The connector* programme, developed by the ICEHOUSE (the business accelerator of the University of Auckland), has already attracted Navman, Argent Networks, Esphion and TVD and is on the verge of signing more partner companies.

The companies will mentor the 10 qualifiers of the University’s student-lead entrepreneurship challenge ‘spark*’, introducing them to commercial contacts in industry who can assist them in converting their ideas into viable businesses.

Navman was first off the blocks to partner with connector and its president, Peter Maire, says good ideas should lead to good businesses, but often fall through the cracks because of a lack of commercial know-how.

“Navman jumped at the chance to be involved with helping create tomorrow's young companies, not only because of the lessons we learned through trial and error over the years, but also because co-operating with each other is one of the fastest ways to grow sound businesses,” he says.

“From our association with The University of Auckland over several years, we have been amazed by the awesome spread of talent and bright ideas; unlocking them and creating businesses from them makes sound economic sense.”

Chris Jones of Argent Networks agrees. “Budding entrepreneurs will benefit from industry experience and contacts, while we gain exposure to new ideas and talent within the University. It's a win-win initiative”

According to ICEHOUSE CEO Andy Hamilton, the connector* link between smart business and budding entrepreneurs should provide start-ups with a better chance of success than most.

“Working alongside successful, hard-nosed companies brings these students up sharp against commercial realities and whilst the learning curve might be a big one, they have top quality help that some of their mentor companies may have wished they had. Orion and Peace have also joined forces as supporters to connector*. ”

Hamilton says partner businesses benefit too, through closer relationships with the University and exposure to a range of research ideas and projects. He believes the connector companies will provide energy and inspiration not only for this year’s winners but also encourage the next intake of entrants keen to be associated with high achieving companies.

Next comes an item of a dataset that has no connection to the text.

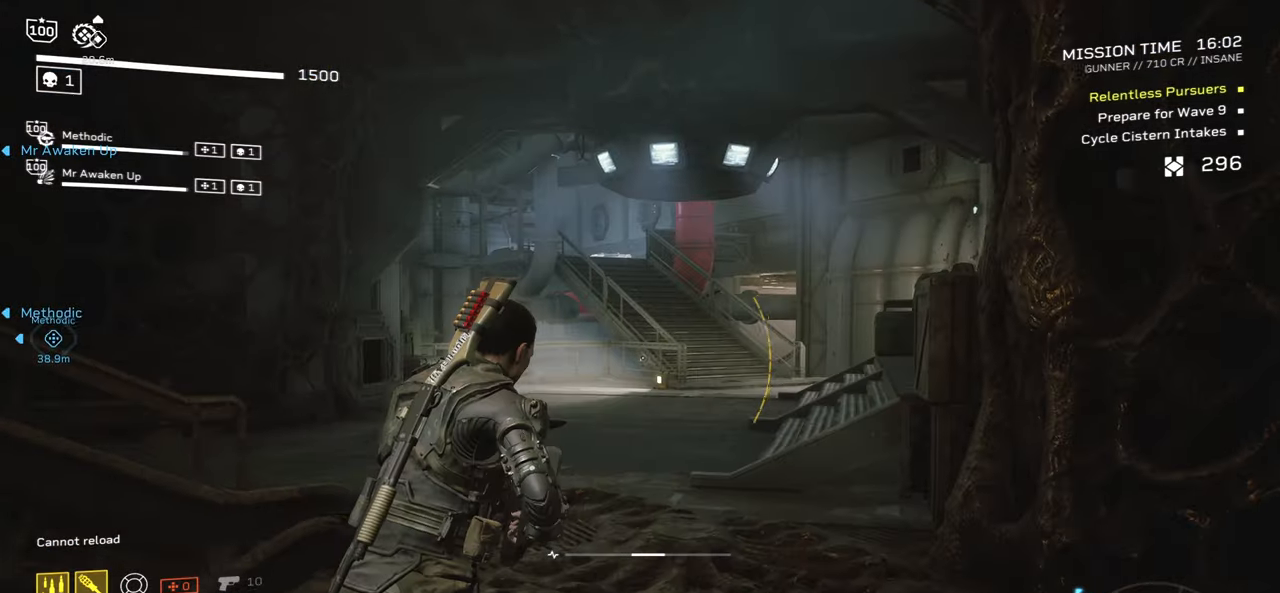
{"keys": ["d", "shift", "w"], "mouse": [], "events": []}
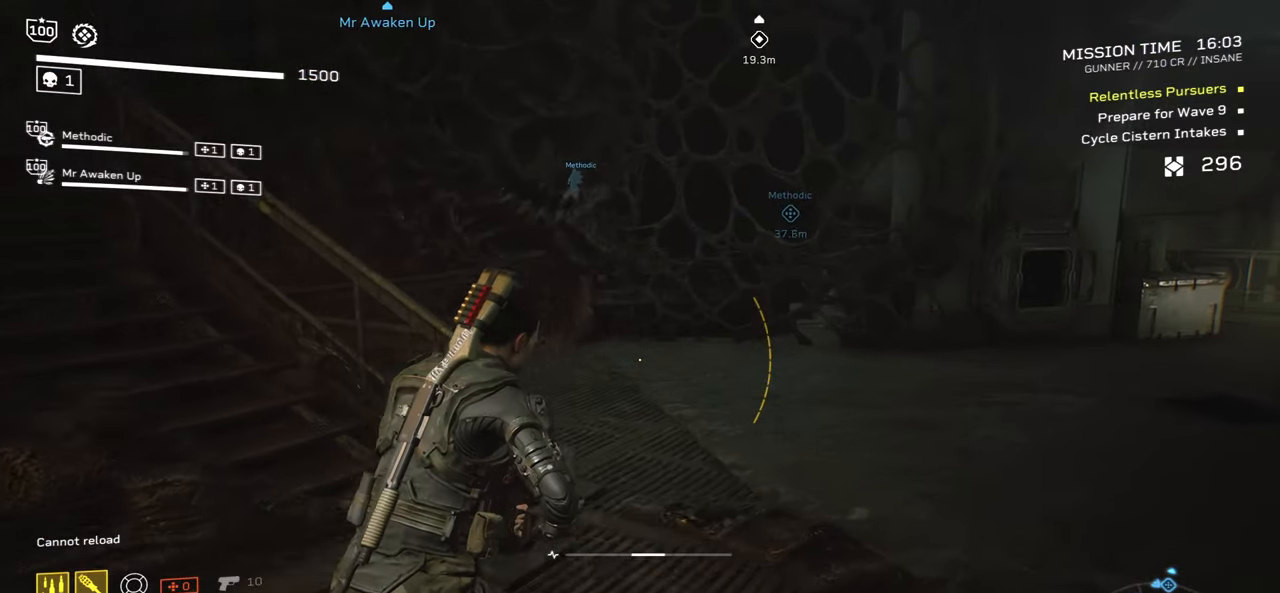
{"keys": ["d", "shift", "w"], "mouse": [], "events": []}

Greg Cross, of network intelligence supremos Esphion, says this is a new role for the company. “Like many NZ companies, we're very focussed on the day to day work, but being involved in this initiative gives us an opportunity to nurture new businesses ideas through the vulnerable stage.”

Cross says it's a two way win, with Esphion providing the mentoring support that new businesses need, and at the same time developing links with the University.

Andrew Thompson of TVD (a utilities and operations management company) says the altruistic reason that TVD is involved is because the company believes it has information of value that it can pass on to people coming through. “However”, says Thompson, “We also see a huge amount of resource and depth of knowledge within the university which can be commercialised, and this will give us a better understanding of what’s in the University and how we can leverage this to help us at a technical or commercial level.”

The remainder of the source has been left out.